▸ Short task 1: In the Japanese maples text, what did the writer plant where the Coral bark Japanese maple was lost?
▸ Short task 2: Echo a passage from the Japanese maples text word for word, beginning at the words "I am distressed" and stopping after the words "one of those.".
▸ Short task 3: List every cultivar name that the Japanese maples text places in single quotation marks.

A few (too many?) Japanese maples

I am distressed that a long established Coral bark Japanese maple (Acer palmatum ‘Sango-Kaku’) has been lost in the swampy lower garden (along with two dogwoods and an assortment of shrubs), but this is far from my favorite maple, so the loss is not heartbreaking. Since we’re up seven inches of rainfall for the year (and plus thirty-five last year), it appears the area might remain soggy forever, so instead of another Japanese maple I’ve planted a Bottlebrush buckeye ( Aesculus parviflora) in its place. I had to move quickly while digging the hole to keep from sinking to my knees in the muck. No matter how smitten I might be with Japanese maples, there are parts of the garden where they are not best suited, and this new swamp is one of those.

Today, Orange Dream grows in a pot on the patio beside the koi pond, but in another year it will be large enough to fill a spot in the garden. Or, it could be bumped into a larger pot and remain on the patio.

If there’s a plant in the garden that some folks (my wife) could legitimately argue there are more than are necessary, the easy answer is Japanese maples, though this is strictly an outsider’s view and unquestionably not my own. I have no intention of providing further evidence for my wife’s benefit by providing an inventory, but there are somewhere north of thirty in the garden, which of course, does not include dozens of seedlings that are occasionally dug up and transplanted or given away, but usually are weeded out.

Two Butterfly maples are slow growing, one in shade and the other is sun. The foliage color differs only slightly in the varying exposures.

While red leafed Japanese maples are most popular in garden centers, I am quite certain an inventory would reveal more green and yellow leafed maples in this garden, and while none could be considered rare, there are a number that are at least uncommon. As with many collections, and probably with most gardeners who are easily distracted to favor whatever is flowering today, I have trouble selecting a favorite, though a few maples were procured with a bit of difficulty and this endears them somewhat above others.

After waiting years to find a Golden Full Moon Japanese maple of decent size, this has become as clear a favorite as is possible. The Full Moon maple prefers a break from the hottest sun of the day, and on the southern edge of a summerhouse the leaves do not burn at all in the summer sun.

A Golden Full Moon maple (Acer shirasawanum ‘Aureum’) was left behind by an Oregon maple grower with bark on the lower trunk stripped by rabbits, and considered too damaged to sell. That is, except for a buyer who had the tremendous good fortune to stumble upon a tree he had long searched for, a Full Moon maple six feet tall, and and for an excellent price. Long ago, the injury healed, which I didn’t question from the start since Japanese maples are quite forgiving. I think a Lion’s Head maple (Acer palmatum ‘Shishigarshira’) also came out of this field, and a second Floating Cloud maple (A. palmatum ‘Ukigumo’) to add to the first that was a scrawny newcomer at the time, though now all have gained in stockiness.

The crinkled leaves of Lion’s Head Japanese maple are the first to open in early spring.
Leaf coloring of the Floating Cloud maple is significantly less colorful in my Virginia garden than on trees I see in the Pacific northwest.

▸ Supplied records:
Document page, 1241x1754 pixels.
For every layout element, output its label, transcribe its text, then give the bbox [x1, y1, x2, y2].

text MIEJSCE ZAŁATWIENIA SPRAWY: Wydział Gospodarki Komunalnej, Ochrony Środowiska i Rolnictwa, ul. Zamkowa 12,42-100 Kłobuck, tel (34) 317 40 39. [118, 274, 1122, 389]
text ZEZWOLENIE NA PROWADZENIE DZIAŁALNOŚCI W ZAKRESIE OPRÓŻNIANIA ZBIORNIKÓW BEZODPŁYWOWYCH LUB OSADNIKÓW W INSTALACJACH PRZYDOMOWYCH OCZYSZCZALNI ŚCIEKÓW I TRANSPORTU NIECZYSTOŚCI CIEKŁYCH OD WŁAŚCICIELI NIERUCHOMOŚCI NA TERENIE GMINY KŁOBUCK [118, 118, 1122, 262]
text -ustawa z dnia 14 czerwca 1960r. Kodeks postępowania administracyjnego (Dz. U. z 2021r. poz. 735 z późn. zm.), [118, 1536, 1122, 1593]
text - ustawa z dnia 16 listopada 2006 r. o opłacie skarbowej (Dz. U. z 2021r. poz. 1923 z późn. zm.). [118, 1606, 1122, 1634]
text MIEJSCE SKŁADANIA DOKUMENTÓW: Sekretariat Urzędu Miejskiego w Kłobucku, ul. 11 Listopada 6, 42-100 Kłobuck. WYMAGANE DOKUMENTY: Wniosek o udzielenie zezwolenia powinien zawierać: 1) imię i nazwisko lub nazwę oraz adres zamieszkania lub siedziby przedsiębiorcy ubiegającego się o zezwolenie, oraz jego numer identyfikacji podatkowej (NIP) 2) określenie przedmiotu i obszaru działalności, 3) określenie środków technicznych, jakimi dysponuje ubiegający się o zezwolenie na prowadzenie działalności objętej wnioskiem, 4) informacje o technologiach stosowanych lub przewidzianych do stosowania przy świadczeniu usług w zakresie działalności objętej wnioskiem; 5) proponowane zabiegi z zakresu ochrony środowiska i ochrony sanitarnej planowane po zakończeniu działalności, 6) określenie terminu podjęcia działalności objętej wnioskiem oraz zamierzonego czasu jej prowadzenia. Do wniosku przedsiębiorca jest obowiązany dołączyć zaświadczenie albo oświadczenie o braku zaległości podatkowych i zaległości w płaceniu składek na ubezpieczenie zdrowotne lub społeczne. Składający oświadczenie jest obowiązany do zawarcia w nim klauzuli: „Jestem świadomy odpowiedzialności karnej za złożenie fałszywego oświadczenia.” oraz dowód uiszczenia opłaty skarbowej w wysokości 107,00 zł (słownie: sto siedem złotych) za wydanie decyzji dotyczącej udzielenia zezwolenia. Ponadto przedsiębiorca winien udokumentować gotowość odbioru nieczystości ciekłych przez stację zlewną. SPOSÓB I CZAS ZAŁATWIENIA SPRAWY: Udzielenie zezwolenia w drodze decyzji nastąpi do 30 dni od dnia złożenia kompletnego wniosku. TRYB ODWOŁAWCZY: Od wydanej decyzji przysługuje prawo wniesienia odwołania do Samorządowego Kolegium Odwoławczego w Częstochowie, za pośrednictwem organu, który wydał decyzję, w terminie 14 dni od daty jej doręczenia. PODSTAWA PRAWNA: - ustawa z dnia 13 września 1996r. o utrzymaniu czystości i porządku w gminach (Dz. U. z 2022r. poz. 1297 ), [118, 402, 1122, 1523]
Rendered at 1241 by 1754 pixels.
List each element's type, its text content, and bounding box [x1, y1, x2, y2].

▸ Problem solution 1: A Bottlebrush buckeye (Aesculus parviflora).

▸ Problem solution 2:
I am distressed that a long established Coral bark Japanese maple (Acer palmatum ‘Sango-Kaku’) has been lost in the swampy lower garden (along with two dogwoods and an assortment of shrubs), but this is far from my favorite maple, so the loss is not heartbreaking. Since we’re up seven inches of rainfall for the year (and plus thirty-five last year), it appears the area might remain soggy forever, so instead of another Japanese maple I’ve planted a Bottlebrush buckeye ( Aesculus parviflora) in its place. I had to move quickly while digging the hole to keep from sinking to my knees in the muck. No matter how smitten I might be with Japanese maples, there are parts of the garden where they are not best suited, and this new swamp is one of those.

▸ Problem solution 3:
'Sango-Kaku'
'Aureum'
'Shishigarshira'
'Ukigumo'